» Assignment
Please reproduce exactly the line that contains "right back paw: (79, 151)" and every line after it through the end of the records below, adding nothing else.

★ ★ ★ ★

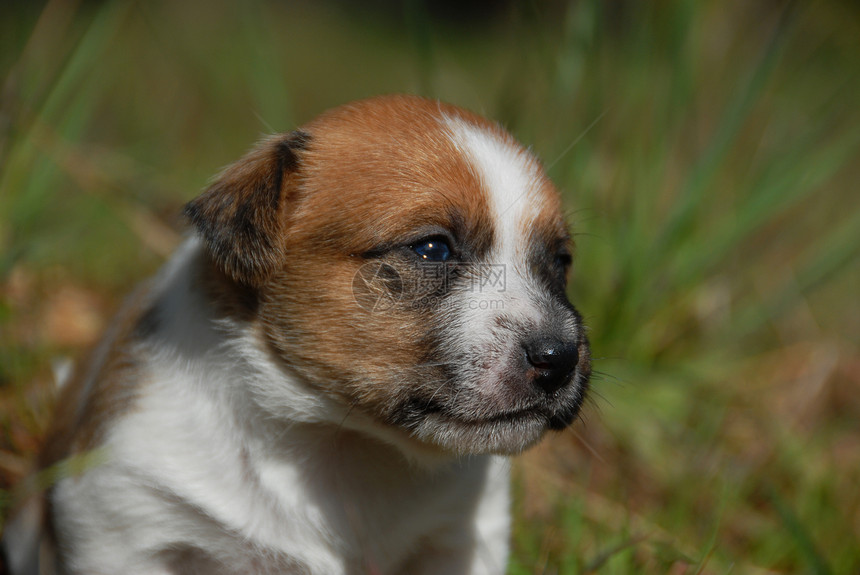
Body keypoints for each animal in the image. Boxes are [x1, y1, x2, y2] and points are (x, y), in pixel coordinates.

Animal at [1, 95, 592, 575]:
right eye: (432, 249)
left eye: (559, 262)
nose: (559, 358)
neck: (343, 441)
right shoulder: (124, 516)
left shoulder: (462, 537)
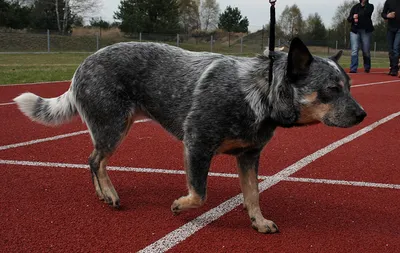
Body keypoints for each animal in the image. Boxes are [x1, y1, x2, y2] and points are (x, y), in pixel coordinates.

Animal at [14, 37, 368, 233]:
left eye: (350, 86)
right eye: (332, 89)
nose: (363, 114)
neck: (258, 94)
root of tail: (79, 68)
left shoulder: (249, 155)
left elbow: (253, 194)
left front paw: (259, 221)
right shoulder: (197, 144)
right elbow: (200, 193)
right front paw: (179, 206)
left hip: (116, 125)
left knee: (93, 159)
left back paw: (103, 194)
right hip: (114, 124)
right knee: (95, 159)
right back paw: (110, 194)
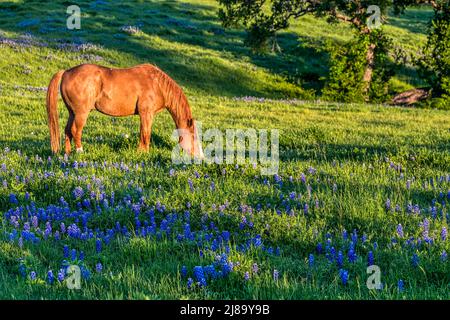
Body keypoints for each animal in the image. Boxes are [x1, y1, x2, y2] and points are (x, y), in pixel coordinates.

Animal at [44, 62, 203, 158]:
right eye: (193, 136)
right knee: (76, 131)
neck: (157, 84)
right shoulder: (146, 114)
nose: (200, 157)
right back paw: (79, 151)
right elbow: (145, 134)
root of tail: (66, 72)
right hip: (81, 114)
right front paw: (143, 153)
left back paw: (68, 153)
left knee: (67, 131)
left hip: (72, 113)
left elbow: (143, 133)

★ ★ ★ ★

» Response below
right back paw: (79, 151)
right elbow: (145, 134)
root of tail: (66, 72)
right hip: (81, 114)
right front paw: (143, 153)
left back paw: (68, 153)
left knee: (67, 131)
left hip: (72, 113)
left elbow: (143, 133)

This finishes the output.